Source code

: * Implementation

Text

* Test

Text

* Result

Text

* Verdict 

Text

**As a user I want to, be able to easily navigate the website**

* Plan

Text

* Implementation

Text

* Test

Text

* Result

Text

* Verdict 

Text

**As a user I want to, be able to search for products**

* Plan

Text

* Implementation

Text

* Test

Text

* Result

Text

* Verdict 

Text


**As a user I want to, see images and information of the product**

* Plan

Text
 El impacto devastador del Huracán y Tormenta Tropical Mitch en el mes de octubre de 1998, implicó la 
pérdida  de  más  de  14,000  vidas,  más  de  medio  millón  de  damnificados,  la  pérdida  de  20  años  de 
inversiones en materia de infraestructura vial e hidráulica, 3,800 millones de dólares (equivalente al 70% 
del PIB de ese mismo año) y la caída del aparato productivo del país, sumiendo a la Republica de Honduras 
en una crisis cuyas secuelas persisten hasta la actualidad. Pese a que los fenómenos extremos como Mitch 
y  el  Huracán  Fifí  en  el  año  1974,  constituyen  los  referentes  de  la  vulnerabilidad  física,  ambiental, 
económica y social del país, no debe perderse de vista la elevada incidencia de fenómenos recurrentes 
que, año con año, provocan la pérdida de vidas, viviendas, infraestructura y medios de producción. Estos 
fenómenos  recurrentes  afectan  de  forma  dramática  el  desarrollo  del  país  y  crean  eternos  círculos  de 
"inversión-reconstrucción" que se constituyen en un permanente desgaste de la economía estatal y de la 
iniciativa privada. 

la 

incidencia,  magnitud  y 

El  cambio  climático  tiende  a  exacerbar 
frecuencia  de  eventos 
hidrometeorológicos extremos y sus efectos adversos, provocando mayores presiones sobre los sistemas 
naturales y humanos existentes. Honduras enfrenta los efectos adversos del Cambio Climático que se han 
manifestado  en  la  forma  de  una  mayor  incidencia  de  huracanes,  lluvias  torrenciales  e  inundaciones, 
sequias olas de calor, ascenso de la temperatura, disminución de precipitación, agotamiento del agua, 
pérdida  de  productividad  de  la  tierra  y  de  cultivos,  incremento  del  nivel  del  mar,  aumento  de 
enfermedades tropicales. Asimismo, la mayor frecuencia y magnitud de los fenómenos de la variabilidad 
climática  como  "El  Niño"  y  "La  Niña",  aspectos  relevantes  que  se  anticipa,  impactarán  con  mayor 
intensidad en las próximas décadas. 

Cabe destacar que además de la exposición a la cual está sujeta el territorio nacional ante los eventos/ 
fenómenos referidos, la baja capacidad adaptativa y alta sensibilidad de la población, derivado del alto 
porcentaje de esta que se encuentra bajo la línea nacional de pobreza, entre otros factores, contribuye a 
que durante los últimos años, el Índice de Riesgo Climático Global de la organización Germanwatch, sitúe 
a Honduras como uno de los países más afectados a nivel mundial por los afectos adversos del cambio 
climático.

::::::::

Copy out every entry exactly.

Source code

: * Implementation

Text

* Test

Text

* Result

Text

* Verdict 

Text

**As a user I want to, be able to easily navigate the website**

* Plan

Text

* Implementation

Text

* Test

Text

* Result

Text

* Verdict 

Text

**As a user I want to, be able to search for products**

* Plan

Text

* Implementation

Text

* Test

Text

* Result

Text

* Verdict 

Text


**As a user I want to, see images and information of the product**

* Plan

Text
 El impacto devastador del Huracán y Tormenta Tropical Mitch en el mes de octubre de 1998, implicó la 
pérdida  de  más  de  14,000  vidas,  más  de  medio  millón  de  damnificados,  la  pérdida  de  20  años  de 
inversiones en materia de infraestructura vial e hidráulica, 3,800 millones de dólares (equivalente al 70% 
del PIB de ese mismo año) y la caída del aparato productivo del país, sumiendo a la Republica de Honduras 
en una crisis cuyas secuelas persisten hasta la actualidad. Pese a que los fenómenos extremos como Mitch 
y  el  Huracán  Fifí  en  el  año  1974,  constituyen  los  referentes  de  la  vulnerabilidad  física,  ambiental, 
económica y social del país, no debe perderse de vista la elevada incidencia de fenómenos recurrentes 
que, año con año, provocan la pérdida de vidas, viviendas, infraestructura y medios de producción. Estos 
fenómenos  recurrentes  afectan  de  forma  dramática  el  desarrollo  del  país  y  crean  eternos  círculos  de 
"inversión-reconstrucción" que se constituyen en un permanente desgaste de la economía estatal y de la 
iniciativa privada. 

la 

incidencia,  magnitud  y 

El  cambio  climático  tiende  a  exacerbar 
frecuencia  de  eventos 
hidrometeorológicos extremos y sus efectos adversos, provocando mayores presiones sobre los sistemas 
naturales y humanos existentes. Honduras enfrenta los efectos adversos del Cambio Climático que se han 
manifestado  en  la  forma  de  una  mayor  incidencia  de  huracanes,  lluvias  torrenciales  e  inundaciones, 
sequias olas de calor, ascenso de la temperatura, disminución de precipitación, agotamiento del agua, 
pérdida  de  productividad  de  la  tierra  y  de  cultivos,  incremento  del  nivel  del  mar,  aumento  de 
enfermedades tropicales. Asimismo, la mayor frecuencia y magnitud de los fenómenos de la variabilidad 
climática  como  "El  Niño"  y  "La  Niña",  aspectos  relevantes  que  se  anticipa,  impactarán  con  mayor 
intensidad en las próximas décadas. 

Cabe destacar que además de la exposición a la cual está sujeta el territorio nacional ante los eventos/ 
fenómenos referidos, la baja capacidad adaptativa y alta sensibilidad de la población, derivado del alto 
porcentaje de esta que se encuentra bajo la línea nacional de pobreza, entre otros factores, contribuye a 
que durante los últimos años, el Índice de Riesgo Climático Global de la organización Germanwatch, sitúe 
a Honduras como uno de los países más afectados a nivel mundial por los afectos adversos del cambio 
climático.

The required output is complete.